October 20, 2009

Brazil to Impose Tax on Foreign Inflows, Mantega Says

By Adriana Brasileiro and Andre Soliani

Oct. 19 (Bloomberg) -- Brazil will impose taxes on purchases by foreign investors of real-denominated, fixed-income securities and on purchases of stocks, Finance Minister Guido Mantega said.

The measures are being taken “to avoid an excess speculation in the stock market and in capital markets,” Mantega told reporters in Sao Paulo.

The real has gained 35 percent since the beginning of the year, the best performer amid the 16 most traded currencies tracked by Bloomberg. The currency has gained 5.3 percent in the past month.
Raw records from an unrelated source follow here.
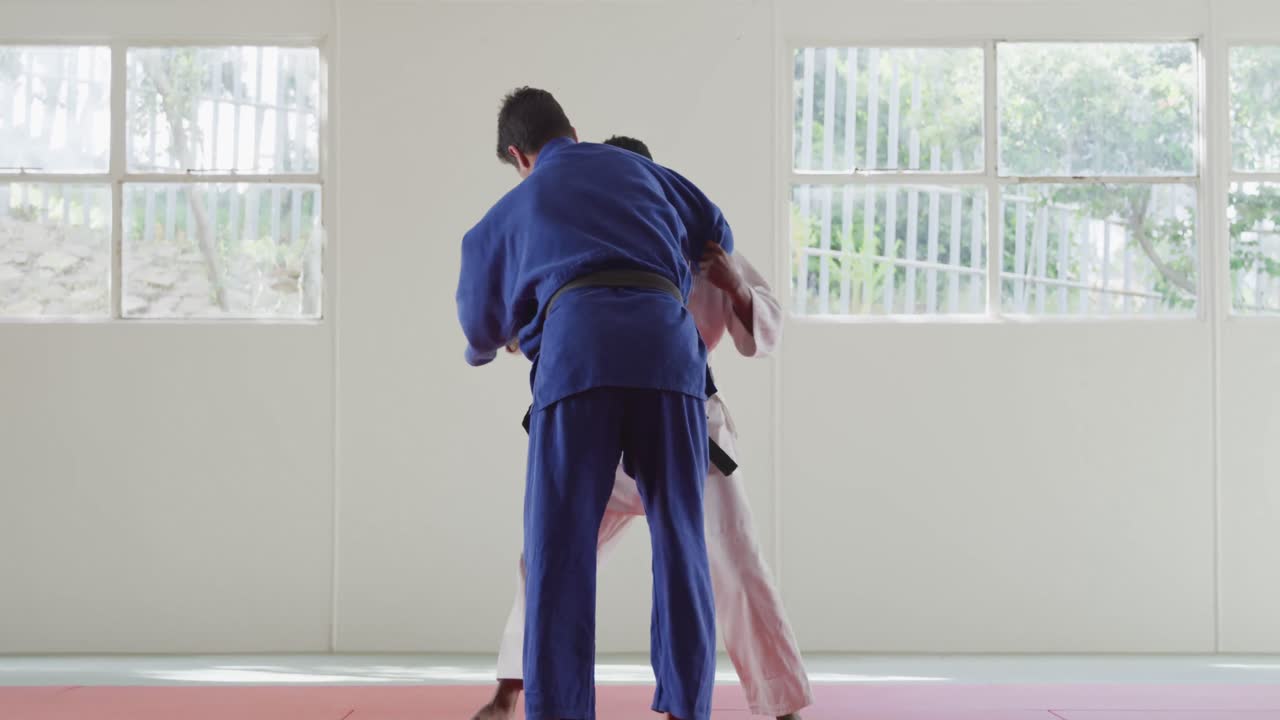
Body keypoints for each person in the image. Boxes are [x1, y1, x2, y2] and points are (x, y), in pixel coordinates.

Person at [472, 136, 813, 720]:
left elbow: (766, 332)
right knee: (547, 556)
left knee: (734, 557)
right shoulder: (585, 242)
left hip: (685, 420)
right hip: (599, 421)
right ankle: (510, 689)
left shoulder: (701, 242)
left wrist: (733, 282)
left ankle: (781, 704)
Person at [456, 90, 730, 720]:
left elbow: (478, 326)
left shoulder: (518, 203)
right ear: (574, 130)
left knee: (559, 551)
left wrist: (501, 338)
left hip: (578, 358)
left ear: (518, 155)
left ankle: (559, 711)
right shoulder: (644, 172)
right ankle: (688, 709)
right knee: (680, 536)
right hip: (667, 352)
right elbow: (716, 229)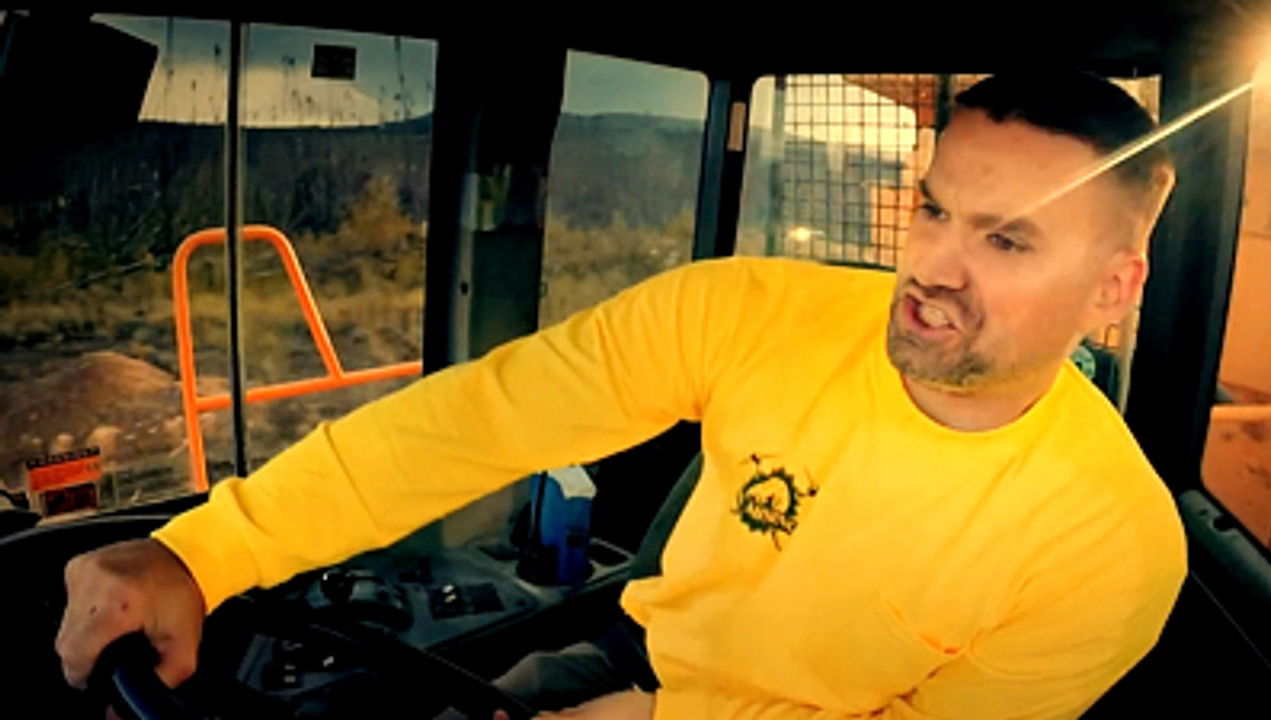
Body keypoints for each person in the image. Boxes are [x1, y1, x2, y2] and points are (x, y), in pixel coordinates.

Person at [56, 70, 1185, 719]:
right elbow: (478, 421)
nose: (933, 268)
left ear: (1112, 289)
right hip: (632, 654)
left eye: (1005, 240)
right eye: (933, 210)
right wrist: (205, 553)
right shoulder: (750, 312)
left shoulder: (1109, 550)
The central bank started purchasing dollars on May 8 in a bid to temper the real gains. The currency weakened 0.5 percent to 1.7177 per U.S. dollar at 4:28 p.m. New York time.

Earlier today, the Brazilian real was cut to “underweight” from “overweight” in RBC Capital Markets’ model portfolio on concern the government would impose new taxes.

Today’s announcement reverses last year’s decision to end such taxes. In October 2008, President Luiz Inacio Lula da Silva eliminated a tax, known locally as IOF, of 1.5 percent on foreign investments in certain financial products and of 0.38 percent on foreign-currency loans.

“Excess global liquidity could lead to an over-appreciation of the real,” Mantega said. That would threaten to hurt the country’s exporters and further fuel demand for imports.

Foreign investor will pay a 2 percent tax when they enter the country to buy stocks or fixed-income securities.

In the short term, the measure may help keep the real above 1.7 per U.S. dollar, said Antonio Madeira, chief economist at MCM Consultores Associados Ltd. As the market creates new investment strategies to bypass the tax, the impact in the currency market will be lost, he said.

Mantega said the measures may not lead the real to weaken, but are designed to slow its appreciation and prevent the creation of bubbles in Brazilian markets. “These are to prevent excesses,” he said.

Latin America’s biggest economy has rebounded from its first recession since 2003, powered by local demand. Industrial production expanded in the past eight months, companies resumed hiring and retail sales have returned to pre-crisis levels.

Gross domestic product, after contracting in the last quarter of 2008 and first quarter this year, expanded 1.9 percent in the April-June period from the previous quarter, beating analyst expectations for a 1.7 percent rise. Mantega has said the economy can grow 5 percent next year.

Brazilian central bank President Henrique Meirelles said in an interview last week that emerging-market currencies that have been appreciating as economies recover from a global recession may become volatile as markets overprice assets.

‘Unnecessary Volatility’

Central banks need to “alert investors and markets of the risks of exaggeration in the formation of prices, which can lead to future corrections and create unnecessary volatility,” Meirelles said in the interview in New York.

The real’s gain this year is the largest among the world’s 16 most-traded currencies. The Bovespa stock index rose 1.9 percent today and is up 80 percent this year.

The currency is gaining even as the central bank buys dollars daily in a bid to stem the advance.

Brazil’s international reserves have risen by $26.1 billion this year to $232.2 billion on Oct. 16, according to data compiled by the central bank.

Analysts estimate the real will end the year at 1.75, according to the median of 20 forecasts compiled by Bloomberg.

Brazilian economists raised their year-end forecast for the real to 1.7 from 1.76, according to a weekly central bank survey of about 100 analysts published today.

“We don’t want short-term speculation, we don’t want exaggerations,” Mantega said.